Action item: Each line below with the string "liver" should be copied.

[[ Extracted data open ]]

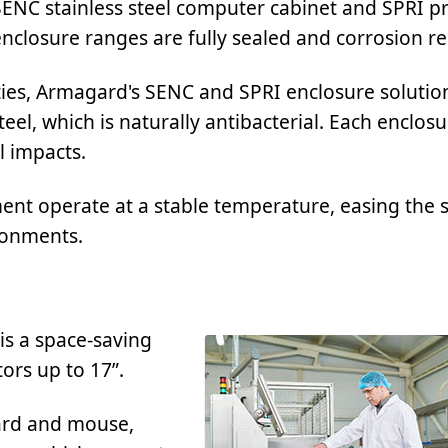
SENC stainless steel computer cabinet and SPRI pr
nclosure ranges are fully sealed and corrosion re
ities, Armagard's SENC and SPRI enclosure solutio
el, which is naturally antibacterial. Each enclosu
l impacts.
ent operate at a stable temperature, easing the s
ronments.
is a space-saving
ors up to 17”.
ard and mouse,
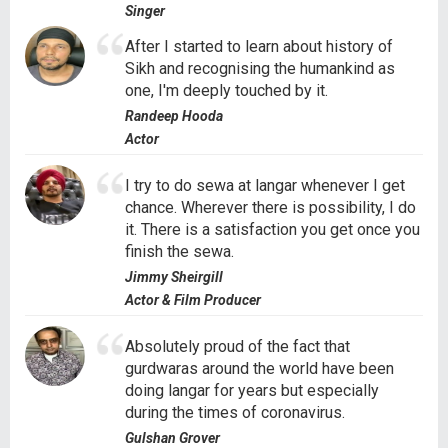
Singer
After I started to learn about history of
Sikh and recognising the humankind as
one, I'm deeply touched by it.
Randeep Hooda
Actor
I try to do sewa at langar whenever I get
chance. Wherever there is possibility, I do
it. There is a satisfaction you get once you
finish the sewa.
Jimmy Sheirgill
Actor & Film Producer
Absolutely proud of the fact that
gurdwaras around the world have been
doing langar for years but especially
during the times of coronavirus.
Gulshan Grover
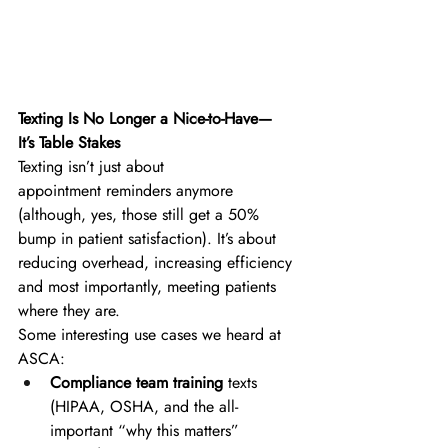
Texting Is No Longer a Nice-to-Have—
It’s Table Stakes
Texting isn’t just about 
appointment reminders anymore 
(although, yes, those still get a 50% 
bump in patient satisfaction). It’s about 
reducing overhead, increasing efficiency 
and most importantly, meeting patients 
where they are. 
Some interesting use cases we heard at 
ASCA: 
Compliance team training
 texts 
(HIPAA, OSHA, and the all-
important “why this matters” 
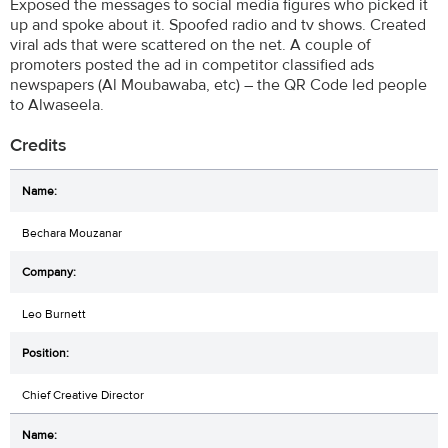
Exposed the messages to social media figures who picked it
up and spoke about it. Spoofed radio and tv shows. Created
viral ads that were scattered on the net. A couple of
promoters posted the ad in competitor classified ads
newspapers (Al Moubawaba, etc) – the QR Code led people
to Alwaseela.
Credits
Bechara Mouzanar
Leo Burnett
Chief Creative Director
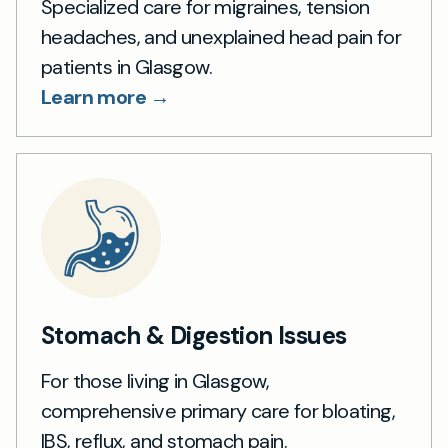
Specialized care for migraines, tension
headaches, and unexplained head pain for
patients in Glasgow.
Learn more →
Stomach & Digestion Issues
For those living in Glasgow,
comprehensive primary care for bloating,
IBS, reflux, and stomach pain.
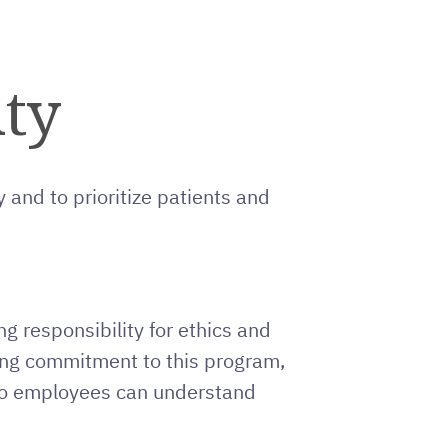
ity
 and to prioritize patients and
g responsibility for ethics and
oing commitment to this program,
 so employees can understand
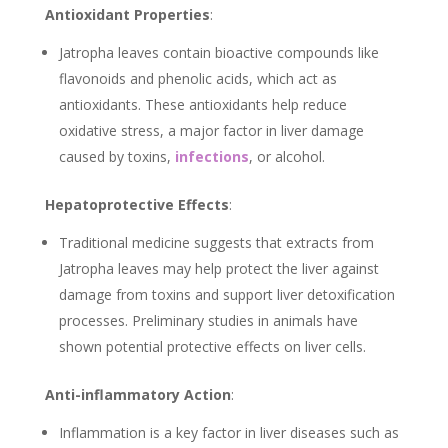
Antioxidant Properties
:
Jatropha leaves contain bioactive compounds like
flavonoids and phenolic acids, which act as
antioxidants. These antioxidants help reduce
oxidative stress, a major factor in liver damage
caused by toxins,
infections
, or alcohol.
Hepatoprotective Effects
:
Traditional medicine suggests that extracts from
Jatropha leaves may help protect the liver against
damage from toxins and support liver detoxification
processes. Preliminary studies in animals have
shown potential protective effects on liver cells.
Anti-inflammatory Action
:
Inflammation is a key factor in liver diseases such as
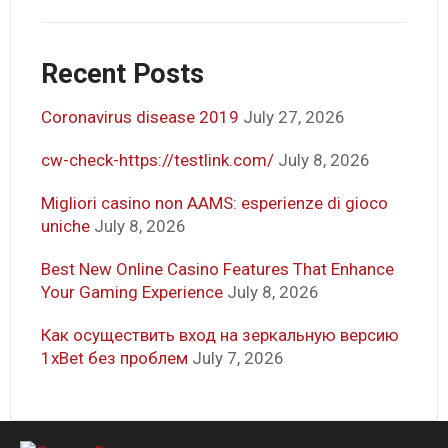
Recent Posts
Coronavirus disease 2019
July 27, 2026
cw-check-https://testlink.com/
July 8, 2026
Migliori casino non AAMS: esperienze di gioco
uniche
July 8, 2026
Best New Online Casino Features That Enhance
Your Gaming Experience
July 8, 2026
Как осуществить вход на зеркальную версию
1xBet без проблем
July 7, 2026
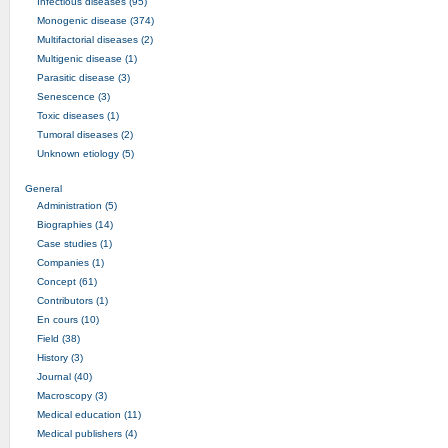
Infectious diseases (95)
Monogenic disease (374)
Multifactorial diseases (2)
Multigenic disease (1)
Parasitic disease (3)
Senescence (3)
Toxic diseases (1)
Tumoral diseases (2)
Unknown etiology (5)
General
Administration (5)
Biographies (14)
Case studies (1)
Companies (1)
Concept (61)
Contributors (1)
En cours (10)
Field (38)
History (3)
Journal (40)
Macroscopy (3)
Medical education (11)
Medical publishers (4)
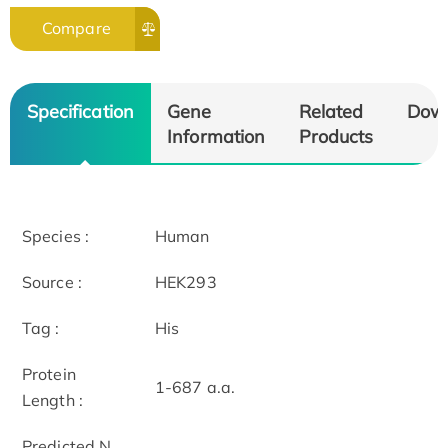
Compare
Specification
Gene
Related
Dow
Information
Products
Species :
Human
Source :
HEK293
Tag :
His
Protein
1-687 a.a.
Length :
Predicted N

[[ Extracted data closed ]]

Written response:
oxidative stress, a major factor in liver damage
Jatropha leaves may help protect the liver against
damage from toxins and support liver detoxification
shown potential protective effects on liver cells.
Inflammation is a key factor in liver diseases such as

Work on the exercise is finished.